L’atmosphère qui se dégage de cette image est fort intéressante. Elle est paisible. D’abord il y a la lumière en contrejour qui permet un soulignement de la forme du chapeau, de l’épaule et la banquette. Ensuite il y a le paysage à l’extérieur qui est flou.

C’est justement du paysage que j’aimerais parler. Je pose une question : Quelle impression aurions-nous eu si l’arrière plan avait été net ? Probablement que nous aurions moins bien vu les formes précédemment décrites et très certainement ressenti le fait que l’homme regardait voire scrutait le paysage et nous, à notre tour nous aurions sans doute été tenté de « nous échapper par la fenêtre » pour regarder à sa suite.

Mais Saul Leiter n’a pas choisi cette optique !

Son choix judicieux d’avoir rendu l’arrière plan flou nous permet d’imaginer autre chose, de ressentir ce que nous ressentons quand nous sommes dans un train en mouvement. Nos yeux souvent se perdent dans le paysage et nous plongeons dans nos pensées. Toute la poésie de l’image se situe dans cette approche.
Que fait l’homme ? Il regarde peut être (sans doute) le paysage mais il est peut-être aussi (sans doute) absorbé dans ses pensées. Où va-t-il ? à quoi pense-t-il ? Son visage, on le devine, est baigné par le soleil, ses yeux sont peut-être fermés, sa tête dodeline …
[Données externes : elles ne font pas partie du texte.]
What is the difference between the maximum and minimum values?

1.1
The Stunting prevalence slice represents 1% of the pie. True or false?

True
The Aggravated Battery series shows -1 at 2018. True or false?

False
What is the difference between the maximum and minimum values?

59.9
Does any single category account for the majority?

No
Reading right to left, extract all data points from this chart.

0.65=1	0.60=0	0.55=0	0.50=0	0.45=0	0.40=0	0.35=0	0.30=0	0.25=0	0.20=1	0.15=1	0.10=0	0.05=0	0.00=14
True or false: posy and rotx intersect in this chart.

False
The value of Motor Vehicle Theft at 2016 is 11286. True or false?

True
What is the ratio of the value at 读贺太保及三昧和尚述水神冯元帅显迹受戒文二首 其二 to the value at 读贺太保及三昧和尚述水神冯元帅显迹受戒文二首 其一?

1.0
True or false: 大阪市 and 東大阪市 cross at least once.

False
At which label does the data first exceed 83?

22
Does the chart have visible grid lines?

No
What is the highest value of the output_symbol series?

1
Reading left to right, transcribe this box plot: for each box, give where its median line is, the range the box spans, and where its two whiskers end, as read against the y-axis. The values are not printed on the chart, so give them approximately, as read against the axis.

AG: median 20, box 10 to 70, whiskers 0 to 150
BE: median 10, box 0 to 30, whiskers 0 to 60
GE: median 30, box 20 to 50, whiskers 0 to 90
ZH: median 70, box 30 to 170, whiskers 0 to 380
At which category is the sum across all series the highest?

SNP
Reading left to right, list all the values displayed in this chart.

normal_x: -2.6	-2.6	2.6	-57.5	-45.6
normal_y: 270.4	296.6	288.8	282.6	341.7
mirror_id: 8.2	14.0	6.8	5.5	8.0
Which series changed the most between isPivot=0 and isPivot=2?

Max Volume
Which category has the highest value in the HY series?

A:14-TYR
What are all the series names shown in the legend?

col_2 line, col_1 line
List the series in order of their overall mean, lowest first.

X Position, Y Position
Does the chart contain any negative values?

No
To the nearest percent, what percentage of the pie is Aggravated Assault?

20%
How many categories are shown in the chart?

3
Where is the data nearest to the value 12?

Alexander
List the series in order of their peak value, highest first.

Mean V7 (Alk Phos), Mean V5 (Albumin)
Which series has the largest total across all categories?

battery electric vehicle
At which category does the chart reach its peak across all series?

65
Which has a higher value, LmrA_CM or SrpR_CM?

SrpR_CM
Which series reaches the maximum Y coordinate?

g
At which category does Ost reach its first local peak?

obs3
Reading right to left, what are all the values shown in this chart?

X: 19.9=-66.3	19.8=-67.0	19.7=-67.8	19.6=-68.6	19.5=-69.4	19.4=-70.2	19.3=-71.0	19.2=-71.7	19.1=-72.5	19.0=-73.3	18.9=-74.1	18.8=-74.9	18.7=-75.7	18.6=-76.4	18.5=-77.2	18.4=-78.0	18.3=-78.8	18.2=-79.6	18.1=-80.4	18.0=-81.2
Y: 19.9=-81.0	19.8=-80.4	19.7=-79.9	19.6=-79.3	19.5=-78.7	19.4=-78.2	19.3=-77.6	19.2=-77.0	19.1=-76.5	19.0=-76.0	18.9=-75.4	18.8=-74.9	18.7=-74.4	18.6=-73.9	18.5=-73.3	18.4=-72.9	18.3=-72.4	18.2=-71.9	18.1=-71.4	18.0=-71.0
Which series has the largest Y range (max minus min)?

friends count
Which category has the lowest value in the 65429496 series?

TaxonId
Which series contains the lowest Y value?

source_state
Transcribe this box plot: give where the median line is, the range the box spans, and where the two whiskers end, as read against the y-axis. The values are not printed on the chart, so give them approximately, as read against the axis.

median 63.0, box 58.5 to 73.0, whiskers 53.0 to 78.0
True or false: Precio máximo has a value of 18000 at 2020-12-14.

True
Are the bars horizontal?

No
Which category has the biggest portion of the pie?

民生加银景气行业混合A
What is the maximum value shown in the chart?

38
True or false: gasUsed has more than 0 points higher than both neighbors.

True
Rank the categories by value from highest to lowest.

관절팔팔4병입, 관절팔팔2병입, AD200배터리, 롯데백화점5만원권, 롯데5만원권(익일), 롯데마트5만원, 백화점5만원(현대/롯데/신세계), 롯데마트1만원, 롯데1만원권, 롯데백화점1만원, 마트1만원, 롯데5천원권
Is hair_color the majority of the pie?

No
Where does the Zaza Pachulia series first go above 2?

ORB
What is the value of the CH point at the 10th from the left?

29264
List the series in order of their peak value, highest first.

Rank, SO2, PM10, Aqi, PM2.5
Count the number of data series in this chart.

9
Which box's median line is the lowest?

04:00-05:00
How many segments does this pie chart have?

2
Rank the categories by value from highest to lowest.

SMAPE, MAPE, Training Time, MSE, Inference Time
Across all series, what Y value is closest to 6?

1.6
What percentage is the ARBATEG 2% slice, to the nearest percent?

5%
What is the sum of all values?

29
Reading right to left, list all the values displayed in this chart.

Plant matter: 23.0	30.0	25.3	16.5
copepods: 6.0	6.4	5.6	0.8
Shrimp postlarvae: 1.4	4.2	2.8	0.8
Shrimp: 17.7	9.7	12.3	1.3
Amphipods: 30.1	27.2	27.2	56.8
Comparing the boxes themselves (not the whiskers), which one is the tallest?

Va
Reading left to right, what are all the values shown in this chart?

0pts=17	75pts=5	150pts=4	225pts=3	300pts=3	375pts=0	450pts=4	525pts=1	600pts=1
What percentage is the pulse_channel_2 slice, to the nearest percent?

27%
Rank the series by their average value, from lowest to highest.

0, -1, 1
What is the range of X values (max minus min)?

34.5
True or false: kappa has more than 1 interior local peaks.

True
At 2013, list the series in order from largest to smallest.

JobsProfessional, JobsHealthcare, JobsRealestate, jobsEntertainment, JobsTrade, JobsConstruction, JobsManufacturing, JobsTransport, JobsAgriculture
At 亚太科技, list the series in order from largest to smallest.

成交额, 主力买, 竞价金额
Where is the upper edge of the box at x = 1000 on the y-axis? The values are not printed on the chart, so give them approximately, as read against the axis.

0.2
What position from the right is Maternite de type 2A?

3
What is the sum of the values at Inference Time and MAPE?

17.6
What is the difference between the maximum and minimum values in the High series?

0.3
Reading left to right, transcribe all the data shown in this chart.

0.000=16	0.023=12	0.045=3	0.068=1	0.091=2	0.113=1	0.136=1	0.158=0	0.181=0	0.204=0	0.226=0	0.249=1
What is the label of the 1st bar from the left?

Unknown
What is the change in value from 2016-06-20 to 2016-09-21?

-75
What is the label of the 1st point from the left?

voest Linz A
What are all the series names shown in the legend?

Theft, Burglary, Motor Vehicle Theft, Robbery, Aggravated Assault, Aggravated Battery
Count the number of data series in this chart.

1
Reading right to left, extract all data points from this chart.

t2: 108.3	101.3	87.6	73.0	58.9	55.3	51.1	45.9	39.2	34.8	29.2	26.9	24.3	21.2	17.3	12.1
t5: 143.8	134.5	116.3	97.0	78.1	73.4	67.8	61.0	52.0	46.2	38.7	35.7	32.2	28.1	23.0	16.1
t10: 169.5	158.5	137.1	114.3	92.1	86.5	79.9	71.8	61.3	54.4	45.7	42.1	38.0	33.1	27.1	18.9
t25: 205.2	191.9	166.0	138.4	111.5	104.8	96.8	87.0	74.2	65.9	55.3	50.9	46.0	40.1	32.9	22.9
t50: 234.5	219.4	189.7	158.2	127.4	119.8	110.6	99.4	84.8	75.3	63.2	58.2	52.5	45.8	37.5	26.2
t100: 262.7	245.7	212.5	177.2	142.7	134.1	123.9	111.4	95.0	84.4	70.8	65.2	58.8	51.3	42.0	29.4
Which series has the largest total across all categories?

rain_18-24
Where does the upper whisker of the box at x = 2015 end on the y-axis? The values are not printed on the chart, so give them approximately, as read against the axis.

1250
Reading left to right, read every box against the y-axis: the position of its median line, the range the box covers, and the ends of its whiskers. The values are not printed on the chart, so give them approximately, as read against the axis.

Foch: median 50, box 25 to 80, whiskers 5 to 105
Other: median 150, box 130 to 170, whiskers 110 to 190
Il est plongé dans sa rêverie ?

L’image est parlante. Beaucoup de questions sont posées. C’est normal !

Saul Leiter disait « Je n’ai pas de philosophie, j’ai un appareil photographique ».

Il aurait pu volontiers ajouter qu’il se servait de cet appareil pour écrire de la poésie mais il était trop modeste.

Né à Pittsburgh en 1923 il a abandonné les études théologiques pour entreprendre une carrière de peintre à New-York. A la fin des années 50, il entame une carrière de photographe de mode.

Pousette-Dart et W. Eugene Smith ont encouragé Leiter à poursuivre la photographie d’abord en noir et blanc avec un 35 mm Leica, qu’il a acquis après avoir vendu quelques clichés grâce à Eugene Smith. Dès la fin des années quarante, il commence à prendre des photographies en couleur. En s’associant avec d’autres photographes contemporains comme Robert Frank et Diane Arbus il a participé à la formation de ce que Jane Livingston a appelé l’École de New York des photographes.

Il est mort en 2013.

Dédicace de ce texte à Lorie Dieu qui a présenté et réalisé un très bel hommage à l’artiste lors de son travail de fin d’études.